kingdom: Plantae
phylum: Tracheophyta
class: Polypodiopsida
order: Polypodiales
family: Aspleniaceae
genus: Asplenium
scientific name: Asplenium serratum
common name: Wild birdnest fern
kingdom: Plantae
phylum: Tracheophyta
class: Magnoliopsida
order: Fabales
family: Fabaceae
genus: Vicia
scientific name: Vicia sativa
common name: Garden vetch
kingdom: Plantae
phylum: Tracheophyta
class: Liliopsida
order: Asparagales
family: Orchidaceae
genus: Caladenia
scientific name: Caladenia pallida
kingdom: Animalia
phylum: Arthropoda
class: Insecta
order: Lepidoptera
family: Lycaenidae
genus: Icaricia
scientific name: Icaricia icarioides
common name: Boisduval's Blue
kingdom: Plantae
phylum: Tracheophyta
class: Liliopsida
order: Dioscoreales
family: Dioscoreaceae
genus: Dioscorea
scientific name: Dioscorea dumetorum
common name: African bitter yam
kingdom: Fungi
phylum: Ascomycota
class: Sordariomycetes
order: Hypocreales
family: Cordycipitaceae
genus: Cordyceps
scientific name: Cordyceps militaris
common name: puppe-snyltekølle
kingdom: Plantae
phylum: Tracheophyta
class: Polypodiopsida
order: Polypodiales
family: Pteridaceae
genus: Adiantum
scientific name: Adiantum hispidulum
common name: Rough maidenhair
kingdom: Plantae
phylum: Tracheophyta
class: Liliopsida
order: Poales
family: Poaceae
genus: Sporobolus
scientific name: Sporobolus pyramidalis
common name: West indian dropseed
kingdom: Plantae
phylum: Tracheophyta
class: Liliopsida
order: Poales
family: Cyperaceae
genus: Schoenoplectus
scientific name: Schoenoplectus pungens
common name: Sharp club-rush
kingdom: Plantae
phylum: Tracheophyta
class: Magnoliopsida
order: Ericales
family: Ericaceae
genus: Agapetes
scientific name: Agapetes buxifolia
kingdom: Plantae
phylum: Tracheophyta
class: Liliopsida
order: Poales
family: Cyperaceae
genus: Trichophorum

▬▬▬

_WRITTEN TASK_. Copy the records above line for line, without any changes.

_SOLUTION TO THIS PROBLEM_.
kingdom: Plantae
phylum: Tracheophyta
class: Polypodiopsida
order: Polypodiales
family: Aspleniaceae
genus: Asplenium
scientific name: Asplenium serratum
common name: Wild birdnest fern
kingdom: Plantae
phylum: Tracheophyta
class: Magnoliopsida
order: Fabales
family: Fabaceae
genus: Vicia
scientific name: Vicia sativa
common name: Garden vetch
kingdom: Plantae
phylum: Tracheophyta
class: Liliopsida
order: Asparagales
family: Orchidaceae
genus: Caladenia
scientific name: Caladenia pallida
kingdom: Animalia
phylum: Arthropoda
class: Insecta
order: Lepidoptera
family: Lycaenidae
genus: Icaricia
scientific name: Icaricia icarioides
common name: Boisduval's Blue
kingdom: Plantae
phylum: Tracheophyta
class: Liliopsida
order: Dioscoreales
family: Dioscoreaceae
genus: Dioscorea
scientific name: Dioscorea dumetorum
common name: African bitter yam
kingdom: Fungi
phylum: Ascomycota
class: Sordariomycetes
order: Hypocreales
family: Cordycipitaceae
genus: Cordyceps
scientific name: Cordyceps militaris
common name: puppe-snyltekølle
kingdom: Plantae
phylum: Tracheophyta
class: Polypodiopsida
order: Polypodiales
family: Pteridaceae
genus: Adiantum
scientific name: Adiantum hispidulum
common name: Rough maidenhair
kingdom: Plantae
phylum: Tracheophyta
class: Liliopsida
order: Poales
family: Poaceae
genus: Sporobolus
scientific name: Sporobolus pyramidalis
common name: West indian dropseed
kingdom: Plantae
phylum: Tracheophyta
class: Liliopsida
order: Poales
family: Cyperaceae
genus: Schoenoplectus
scientific name: Schoenoplectus pungens
common name: Sharp club-rush
kingdom: Plantae
phylum: Tracheophyta
class: Magnoliopsida
order: Ericales
family: Ericaceae
genus: Agapetes
scientific name: Agapetes buxifolia
kingdom: Plantae
phylum: Tracheophyta
class: Liliopsida
order: Poales
family: Cyperaceae
genus: Trichophorum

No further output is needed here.